Of these seats, at the start of 2020:
- 59 were held by nonpartisan justices
- 12 were held by Republican justices
- Seven were held by Democratic justices
Out of 29 retention elections, 28 justices (97%) won retention. Illinois Supreme Court Justice Thomas Kilbride was the only justice who did not win retention in 2020.
The incumbent win rate for non-retention elections was not quite as high as for retention elections. Out of 41 incumbents, 37 (90%) won their elections in 2020. Two incumbents lost in partisan elections and two incumbents lost in nonpartisan elections. The overall incumbent win rate was 93% in 2020.

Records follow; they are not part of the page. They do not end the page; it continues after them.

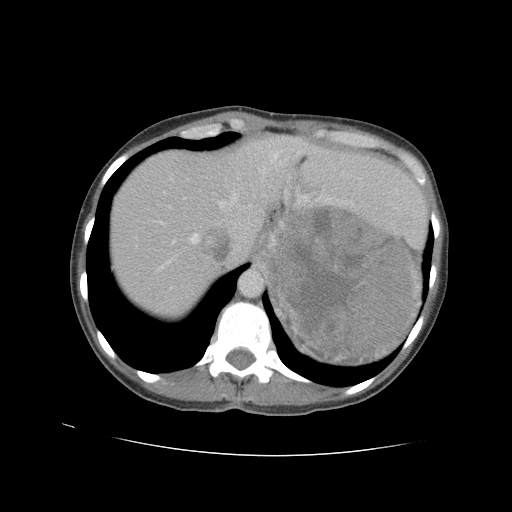
Contrast-enhanced abdominal CT, one axial slice. Position 77 of 90 along the scan axis. Reconstruction kernel STANDARD. 120 kVp. Intravenous contrast given. Soft-tissue window (W 400 / L 40 HU). 5 mm slice thickness. 512 × 512 image matrix. Female patient. From the clinical record (not read from this slice): diagnosis: adrenocortical carcinoma; tumour side: left adrenal; tumour size at pathology: 18 cm; Ki-67 index: 11 %; stage (as recorded): 3.
Structures marked on this image (semi-automatic segmentation, software-assisted and operator-edited):
- mass: bounding box [x1, y1, x2, y2] px = [272, 208, 413, 357]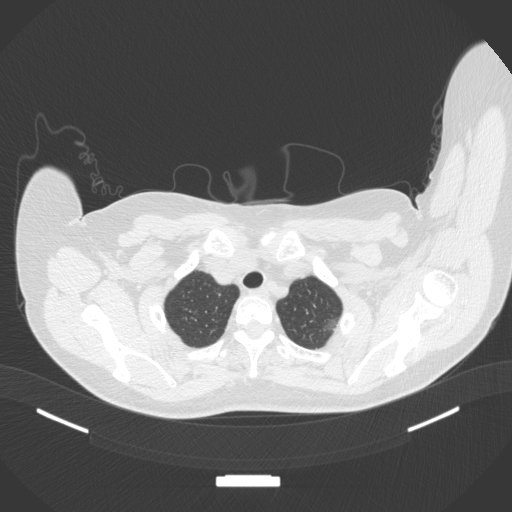
Chest CT, one axial slice. Position 329 of 386 along the scan axis. 120 kVp. Lung window (W 1500 / L -600 HU). 512 × 512 image matrix. Patient: female, 58 years. From the clinical record (not read from this slice): clinical TNM (as recorded): T1c N0 M0.
Structures marked on this image (bounding box drawn by a radiologist):
- lung tumour (recorded histology: adenocarcinoma): box from (x=319, y=314) to (x=345, y=339) px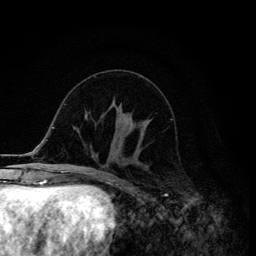
Breast MRI (dynamic contrast-enhanced), one axial slice. Cropped to one breast. Dynamic contrast-enhanced series, time point 2 of 6 at this slice position (early post-contrast). 3 T. TE 4.2 ms, TR 8.6 ms. 1.2 mm slice thickness. 256 × 256 image matrix. Female patient.
Annotated regions visible in this slice (semi-automatic segmentation, software-assisted and operator-edited):
- enhancing-tissue mask used for the functional tumour volume (all voxels passing the contrast-enhancement thresholds inside the analysis volume; usually the tumour): bounding box (x1, y1, x2, y2) in pixels: (114, 120, 149, 148)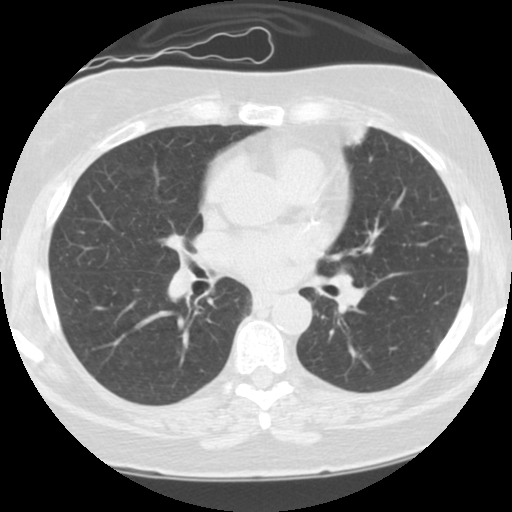
Low-dose screening chest CT, one axial slice; slice 58 of 108 in the series (ordered by position); reconstruction kernel STANDARD; lung window (W 1500 / L -600 HU); 2.5 mm slice thickness; 512 × 512 image matrix.
Outlined on this slice (outlined manually by an expert reader):
- lesion 1 (tumor, hilum of left lung): bounding box [x1, y1, x2, y2] px = [330, 273, 365, 306]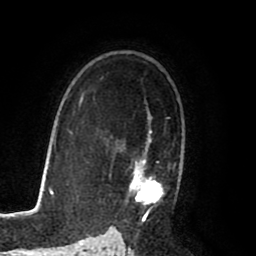
Breast MRI (dynamic contrast-enhanced), one axial slice; position 56 of 80 along the scan axis; cropped to one breast; dynamic contrast-enhanced series, time point 2 of 8 at this slice position (early post-contrast); 1.5 T; TE 2.6 ms, TR 5.6 ms; 256 × 256 image matrix, field of view 170 × 170 mm. Female patient.
Outlined on this slice (semi-automatic segmentation, software-assisted and operator-edited):
- enhancing-tissue mask used for the functional tumour volume (all voxels passing the contrast-enhancement thresholds inside the analysis volume; usually the tumour): bounding box (x1, y1, x2, y2) in pixels: (109, 114, 176, 223)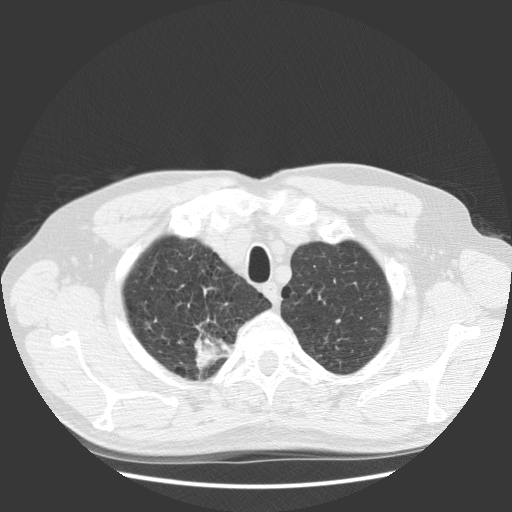
Chest CT (low-dose screening protocol), one axial image, baseline screening round, lung window (W 1500 / L -600 HU), 2.5 mm slice thickness, standard (soft-tissue) reconstruction kernel (STANDARD), 512 × 512 image matrix, field of view 369 × 369 mm. Male participant, aged 63 years at enrolment. Current smoker at enrolment.
Expert-annotated lung lesion, box from (x=170, y=324) to (x=241, y=385) px. The screening reader recorded 2 non-calcified nodules or masses ≥4 mm on this exam (right upper lobe, right upper lobe); which of them this box marks is not recorded.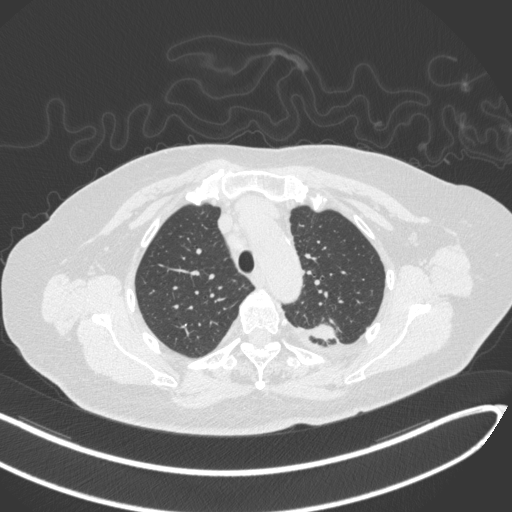
Chest CT, one axial slice; 120 kVp; lung window (W 1500 / L -600 HU); 1 mm slice thickness; 512 × 512 image matrix, field of view 400 × 400 mm. Female patient, age 76 years. From the clinical record (not read from this slice): clinical TNM (as recorded): T1c N0 M0.
Annotated regions visible in this slice (bounding box drawn by a radiologist):
- lung tumour (recorded histology: adenocarcinoma): bounding box (x1, y1, x2, y2) in pixels: (308, 319, 337, 344)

In 2020, Ballotpedia conducted a study in which we examined the partisan affiliations of state supreme court justices. In our work, we gathered a variety of data on 341 active state supreme court justices across the 50 states to understand their partisan affiliations. Based on this research, we placed each justice in categories indicating our confidence in their affiliations with either the Democratic or Republican Parties.
Using public voter registration data, media reports, and Ballotpedia’s study of judicial partisanship, we determined the partisan balances on state supreme courts.
In the 2020 elections, 42 justices with some Republican affiliation won state supreme court seats while 24 justices with some Democrat affiliation won state supreme court seats. There were eight justices with indeterminate partisan affiliations who won state supreme court seats.
As of December 9, four seats had flipped partisanship in 2020. Three of these seats flipped from Republican to Democrat while one switched from Democrat to Republican. Seats switched from Republican to Democrat in Ohio, Michigan, and Wisconsin, while one seat flipped from Democrat to Republican in North Carolina. North Carolina has the potential to see one more seat flip from Democrat to Republican if Paul Newby maintains his lead over incumbent Cheri Beasley in the race for Chief Justice of the North Carolina Supreme Court. As of December 9, Newby had a 401 vote lead pending a hand-to-eye recount at the request of Beasley’s campaign.
The only court to flip its partisan majority in 2020 was Michigan. Justice Bridget Mary McCormack (D) held her place as Chief Justice, and Elizabeth Welch (D) won retiring Justice Stephen Markman’s (R) seat. The partisan balance on the court flipped to 4-3, with Democrats controlling the court. At the time of the election, four of the seven justices on the court were appointed by Republican governors to fill vacancies. Three of the justices on the court advanced from Democratic conventions before winning general elections.